Defunct retail warehouse club in Houston

Más Club was an American membership-only retail warehouse club focused on the Hispanic population. Founded in 2009, it was owned and operated by Walmart. It opened on August 6, 2009, with a single pilot store in Houston, Texas and officially closed its doors on February 7, 2014.

==Location==

Más Club was located on the north side of Houston at 8711 North Freeway. The 87,000 square feet of shopping space offered a product assortment including fresh foods (bakery, produce, meat, tortillas, seafood and café); imported dry grocery items, candy, snacks and beverages; and electronics, housewares and seasonal items. The club also included a pharmacy, optical center and Barri money-transfer center.

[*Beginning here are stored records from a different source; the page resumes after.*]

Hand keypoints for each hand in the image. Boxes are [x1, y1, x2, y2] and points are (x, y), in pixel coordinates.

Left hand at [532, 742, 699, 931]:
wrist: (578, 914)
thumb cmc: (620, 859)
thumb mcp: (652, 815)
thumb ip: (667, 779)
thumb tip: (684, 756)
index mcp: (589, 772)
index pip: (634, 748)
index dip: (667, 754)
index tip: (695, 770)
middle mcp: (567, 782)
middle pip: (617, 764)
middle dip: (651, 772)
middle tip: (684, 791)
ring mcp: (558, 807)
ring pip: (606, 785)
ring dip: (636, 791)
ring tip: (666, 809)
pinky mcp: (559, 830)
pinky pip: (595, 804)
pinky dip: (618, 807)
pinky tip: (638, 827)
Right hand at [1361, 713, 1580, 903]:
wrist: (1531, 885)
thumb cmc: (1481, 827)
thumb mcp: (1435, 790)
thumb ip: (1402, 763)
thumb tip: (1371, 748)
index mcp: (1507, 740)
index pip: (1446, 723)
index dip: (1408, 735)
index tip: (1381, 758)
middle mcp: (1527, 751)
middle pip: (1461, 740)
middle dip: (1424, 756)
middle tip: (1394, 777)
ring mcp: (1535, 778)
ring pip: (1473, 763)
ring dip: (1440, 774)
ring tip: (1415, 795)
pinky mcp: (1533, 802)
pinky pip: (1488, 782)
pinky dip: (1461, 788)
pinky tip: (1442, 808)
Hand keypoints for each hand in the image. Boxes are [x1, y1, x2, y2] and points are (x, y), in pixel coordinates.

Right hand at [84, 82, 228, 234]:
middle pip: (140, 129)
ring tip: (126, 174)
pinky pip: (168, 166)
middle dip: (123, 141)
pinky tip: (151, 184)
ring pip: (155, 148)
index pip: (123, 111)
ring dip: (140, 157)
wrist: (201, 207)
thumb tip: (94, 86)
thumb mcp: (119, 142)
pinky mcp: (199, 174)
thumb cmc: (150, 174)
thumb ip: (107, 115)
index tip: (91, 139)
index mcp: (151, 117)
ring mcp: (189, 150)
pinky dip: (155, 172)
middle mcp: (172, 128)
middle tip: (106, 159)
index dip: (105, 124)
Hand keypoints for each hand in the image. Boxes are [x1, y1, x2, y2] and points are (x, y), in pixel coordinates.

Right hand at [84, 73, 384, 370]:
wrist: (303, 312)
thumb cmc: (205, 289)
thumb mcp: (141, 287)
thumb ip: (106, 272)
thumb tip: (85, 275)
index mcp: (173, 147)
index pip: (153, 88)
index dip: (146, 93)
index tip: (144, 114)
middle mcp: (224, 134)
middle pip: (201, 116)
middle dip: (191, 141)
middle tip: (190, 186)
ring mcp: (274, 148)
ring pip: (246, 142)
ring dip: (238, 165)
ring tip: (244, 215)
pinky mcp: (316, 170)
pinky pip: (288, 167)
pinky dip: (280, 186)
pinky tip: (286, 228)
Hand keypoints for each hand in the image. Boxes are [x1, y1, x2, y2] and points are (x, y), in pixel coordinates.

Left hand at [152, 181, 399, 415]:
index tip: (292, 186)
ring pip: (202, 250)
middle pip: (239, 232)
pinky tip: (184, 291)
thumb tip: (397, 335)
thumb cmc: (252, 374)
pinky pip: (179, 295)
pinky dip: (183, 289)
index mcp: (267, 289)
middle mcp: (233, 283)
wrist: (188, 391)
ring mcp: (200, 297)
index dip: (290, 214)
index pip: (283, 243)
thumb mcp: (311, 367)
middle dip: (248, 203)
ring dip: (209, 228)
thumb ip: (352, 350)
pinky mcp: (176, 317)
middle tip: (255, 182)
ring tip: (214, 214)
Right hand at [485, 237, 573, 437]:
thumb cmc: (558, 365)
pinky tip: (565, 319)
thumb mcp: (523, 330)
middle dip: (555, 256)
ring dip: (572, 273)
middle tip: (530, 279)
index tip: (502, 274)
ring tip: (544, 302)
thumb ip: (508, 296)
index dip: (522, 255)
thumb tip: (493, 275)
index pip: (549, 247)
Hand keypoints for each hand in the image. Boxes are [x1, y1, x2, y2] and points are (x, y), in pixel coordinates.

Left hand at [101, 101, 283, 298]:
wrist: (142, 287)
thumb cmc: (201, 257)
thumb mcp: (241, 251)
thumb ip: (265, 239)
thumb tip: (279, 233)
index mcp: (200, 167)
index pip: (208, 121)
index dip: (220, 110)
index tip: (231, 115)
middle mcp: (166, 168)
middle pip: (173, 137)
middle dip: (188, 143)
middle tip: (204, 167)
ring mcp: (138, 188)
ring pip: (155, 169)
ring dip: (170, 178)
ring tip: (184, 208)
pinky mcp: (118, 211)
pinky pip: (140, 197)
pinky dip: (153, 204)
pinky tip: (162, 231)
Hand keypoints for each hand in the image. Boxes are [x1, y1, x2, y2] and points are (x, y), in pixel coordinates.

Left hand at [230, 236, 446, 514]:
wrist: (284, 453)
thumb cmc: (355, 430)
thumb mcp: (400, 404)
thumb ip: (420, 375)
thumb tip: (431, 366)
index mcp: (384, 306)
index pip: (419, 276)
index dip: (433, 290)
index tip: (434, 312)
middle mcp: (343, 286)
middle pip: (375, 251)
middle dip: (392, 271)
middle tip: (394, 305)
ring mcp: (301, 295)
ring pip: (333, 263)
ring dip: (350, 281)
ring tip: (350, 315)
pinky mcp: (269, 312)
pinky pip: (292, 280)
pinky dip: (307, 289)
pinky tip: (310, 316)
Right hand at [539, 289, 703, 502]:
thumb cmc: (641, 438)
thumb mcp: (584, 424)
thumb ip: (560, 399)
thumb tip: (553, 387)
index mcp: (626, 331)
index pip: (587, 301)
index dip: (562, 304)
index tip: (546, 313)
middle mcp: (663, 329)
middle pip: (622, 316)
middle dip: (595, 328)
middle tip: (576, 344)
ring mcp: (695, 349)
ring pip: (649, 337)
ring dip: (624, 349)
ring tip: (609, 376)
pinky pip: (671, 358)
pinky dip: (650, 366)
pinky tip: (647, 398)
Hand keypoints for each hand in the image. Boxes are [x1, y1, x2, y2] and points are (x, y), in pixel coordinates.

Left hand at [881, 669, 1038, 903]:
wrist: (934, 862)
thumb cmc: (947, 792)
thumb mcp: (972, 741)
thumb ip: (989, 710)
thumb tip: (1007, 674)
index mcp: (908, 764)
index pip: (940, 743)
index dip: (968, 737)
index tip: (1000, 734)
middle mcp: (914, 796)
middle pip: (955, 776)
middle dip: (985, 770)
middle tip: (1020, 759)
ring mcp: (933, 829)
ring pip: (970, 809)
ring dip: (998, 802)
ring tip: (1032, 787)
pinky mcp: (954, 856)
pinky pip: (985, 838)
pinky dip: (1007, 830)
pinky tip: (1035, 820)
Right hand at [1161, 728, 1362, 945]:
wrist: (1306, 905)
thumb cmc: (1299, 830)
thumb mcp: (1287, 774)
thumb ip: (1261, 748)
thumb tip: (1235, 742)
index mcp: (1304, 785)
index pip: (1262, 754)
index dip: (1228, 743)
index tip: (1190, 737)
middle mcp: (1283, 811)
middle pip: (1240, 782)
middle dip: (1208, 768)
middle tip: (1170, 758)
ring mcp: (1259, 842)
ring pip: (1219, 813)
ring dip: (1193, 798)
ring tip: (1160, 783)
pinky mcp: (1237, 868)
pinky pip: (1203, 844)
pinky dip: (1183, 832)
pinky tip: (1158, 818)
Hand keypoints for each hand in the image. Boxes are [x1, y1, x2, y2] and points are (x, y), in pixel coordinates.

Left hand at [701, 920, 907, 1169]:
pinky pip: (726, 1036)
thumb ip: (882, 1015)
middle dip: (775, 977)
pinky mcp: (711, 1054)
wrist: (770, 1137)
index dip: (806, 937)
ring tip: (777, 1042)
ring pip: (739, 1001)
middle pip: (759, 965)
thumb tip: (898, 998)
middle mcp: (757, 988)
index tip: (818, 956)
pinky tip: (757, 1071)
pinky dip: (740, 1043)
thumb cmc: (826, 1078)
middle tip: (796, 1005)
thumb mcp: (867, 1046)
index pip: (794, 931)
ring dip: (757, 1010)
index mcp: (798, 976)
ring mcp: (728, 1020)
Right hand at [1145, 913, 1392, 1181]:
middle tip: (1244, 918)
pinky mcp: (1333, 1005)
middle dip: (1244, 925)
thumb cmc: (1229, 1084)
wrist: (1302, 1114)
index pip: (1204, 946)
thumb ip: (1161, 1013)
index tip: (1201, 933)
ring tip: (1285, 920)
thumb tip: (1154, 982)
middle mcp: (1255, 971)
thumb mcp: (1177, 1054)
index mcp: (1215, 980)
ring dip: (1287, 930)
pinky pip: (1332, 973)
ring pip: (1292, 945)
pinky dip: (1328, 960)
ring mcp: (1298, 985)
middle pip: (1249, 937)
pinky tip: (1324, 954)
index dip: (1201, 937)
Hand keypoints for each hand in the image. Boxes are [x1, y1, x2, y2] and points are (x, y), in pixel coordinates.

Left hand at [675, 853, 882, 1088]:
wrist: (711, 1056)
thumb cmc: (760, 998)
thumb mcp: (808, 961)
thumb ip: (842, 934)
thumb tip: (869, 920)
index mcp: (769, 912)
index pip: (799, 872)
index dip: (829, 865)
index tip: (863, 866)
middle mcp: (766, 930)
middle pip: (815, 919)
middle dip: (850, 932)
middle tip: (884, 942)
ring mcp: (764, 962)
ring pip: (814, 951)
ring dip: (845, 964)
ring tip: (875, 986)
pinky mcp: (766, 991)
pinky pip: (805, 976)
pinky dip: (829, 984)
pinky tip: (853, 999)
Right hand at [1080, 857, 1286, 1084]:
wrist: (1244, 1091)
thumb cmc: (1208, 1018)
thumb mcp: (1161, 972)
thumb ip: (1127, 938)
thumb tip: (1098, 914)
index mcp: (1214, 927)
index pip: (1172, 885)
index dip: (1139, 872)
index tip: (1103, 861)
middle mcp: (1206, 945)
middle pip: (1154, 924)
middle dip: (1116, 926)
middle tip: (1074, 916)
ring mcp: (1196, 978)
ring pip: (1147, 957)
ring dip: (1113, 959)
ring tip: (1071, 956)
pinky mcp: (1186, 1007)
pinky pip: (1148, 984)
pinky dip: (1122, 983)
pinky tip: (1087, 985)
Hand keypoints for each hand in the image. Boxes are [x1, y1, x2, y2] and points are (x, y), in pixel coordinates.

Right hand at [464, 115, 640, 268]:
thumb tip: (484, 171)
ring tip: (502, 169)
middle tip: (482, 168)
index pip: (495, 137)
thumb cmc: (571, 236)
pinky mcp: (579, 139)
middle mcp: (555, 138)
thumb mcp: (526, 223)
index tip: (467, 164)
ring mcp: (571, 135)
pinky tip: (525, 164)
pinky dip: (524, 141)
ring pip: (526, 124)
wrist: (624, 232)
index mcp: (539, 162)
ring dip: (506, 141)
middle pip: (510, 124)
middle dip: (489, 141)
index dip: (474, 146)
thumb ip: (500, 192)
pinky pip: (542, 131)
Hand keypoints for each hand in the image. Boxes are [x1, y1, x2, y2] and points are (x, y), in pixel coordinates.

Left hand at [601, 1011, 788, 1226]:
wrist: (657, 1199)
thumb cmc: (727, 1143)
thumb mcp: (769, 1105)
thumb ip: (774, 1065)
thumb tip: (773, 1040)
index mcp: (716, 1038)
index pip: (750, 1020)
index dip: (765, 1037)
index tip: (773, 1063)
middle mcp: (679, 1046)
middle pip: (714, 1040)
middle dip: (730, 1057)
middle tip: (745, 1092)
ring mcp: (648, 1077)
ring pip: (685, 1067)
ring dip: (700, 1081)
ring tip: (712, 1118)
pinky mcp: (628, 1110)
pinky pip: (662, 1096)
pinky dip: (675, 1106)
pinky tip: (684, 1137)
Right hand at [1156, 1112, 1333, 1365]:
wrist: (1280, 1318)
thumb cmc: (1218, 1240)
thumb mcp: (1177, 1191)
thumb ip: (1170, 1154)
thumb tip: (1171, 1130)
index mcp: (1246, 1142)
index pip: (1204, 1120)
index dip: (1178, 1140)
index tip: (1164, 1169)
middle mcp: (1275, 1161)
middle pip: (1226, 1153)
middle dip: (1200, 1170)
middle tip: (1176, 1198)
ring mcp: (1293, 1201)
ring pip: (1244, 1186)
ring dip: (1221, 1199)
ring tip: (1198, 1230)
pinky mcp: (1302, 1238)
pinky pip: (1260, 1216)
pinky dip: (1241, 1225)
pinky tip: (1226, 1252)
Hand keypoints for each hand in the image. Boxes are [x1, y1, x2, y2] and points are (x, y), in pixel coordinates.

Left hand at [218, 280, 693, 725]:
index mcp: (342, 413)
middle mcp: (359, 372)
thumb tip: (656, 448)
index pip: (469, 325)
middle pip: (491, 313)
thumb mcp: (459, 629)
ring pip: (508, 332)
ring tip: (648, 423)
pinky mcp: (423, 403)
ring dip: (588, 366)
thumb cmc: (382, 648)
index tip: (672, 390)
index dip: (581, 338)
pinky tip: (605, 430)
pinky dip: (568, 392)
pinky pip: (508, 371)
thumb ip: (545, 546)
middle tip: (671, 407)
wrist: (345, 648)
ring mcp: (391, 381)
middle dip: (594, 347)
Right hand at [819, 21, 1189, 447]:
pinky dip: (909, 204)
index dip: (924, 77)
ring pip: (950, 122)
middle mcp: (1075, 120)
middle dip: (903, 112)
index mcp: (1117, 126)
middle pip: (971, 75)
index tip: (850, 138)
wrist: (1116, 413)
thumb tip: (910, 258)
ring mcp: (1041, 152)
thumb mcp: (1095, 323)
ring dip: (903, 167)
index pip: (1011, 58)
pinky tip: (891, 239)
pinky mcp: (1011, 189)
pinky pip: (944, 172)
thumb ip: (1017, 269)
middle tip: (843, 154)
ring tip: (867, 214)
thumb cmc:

The building was designed with environmentally friendly building materials such as low-flow bathroom fixtures with automatic sensors and skylights to reduce energy used for overhead lighting.

==Product assortment==

Más Club carried a wide selection of brands recognized by Hispanic consumers including Jarritos sodas, De La Rosa candy and Maseca grocery items. Más Club also offered fresh produce, a full-service meat and seafood counter, pharmacy, café and bakery with products like fresh Bolillos, Hispanic pastries and cakes. Members can also enjoy outdoor seating at the café.

==Target demographic==

The Más Club location was designed to serve Hispanic business owners and families. The location in Houston engages a primarily Mexican membership base. Más Club was the first membership warehouse club in the United States dedicated to Hispanic product assortment. The retailer differentiated itself from its American counterpart Sam’s Club by offering Hispanic items and fresh produce such as tomatillos, cactus, dry hot peppers, roots and squashes.

The retailer got its name from the Spanish word for more, as in more selection of imported merchandise for Latino consumers. Coincidentally, Más is also Sam spelled backward, an unintentional nod to the company’s founder, Sam Walton.

The store's bright orange, green and red signs are in Spanish, with English subtitles.

Más Club memberships were divided into two categories: Business and Advantage. Both memberships cost $30 per year. Sam’s Club and Más Club memberships were not interchangeable.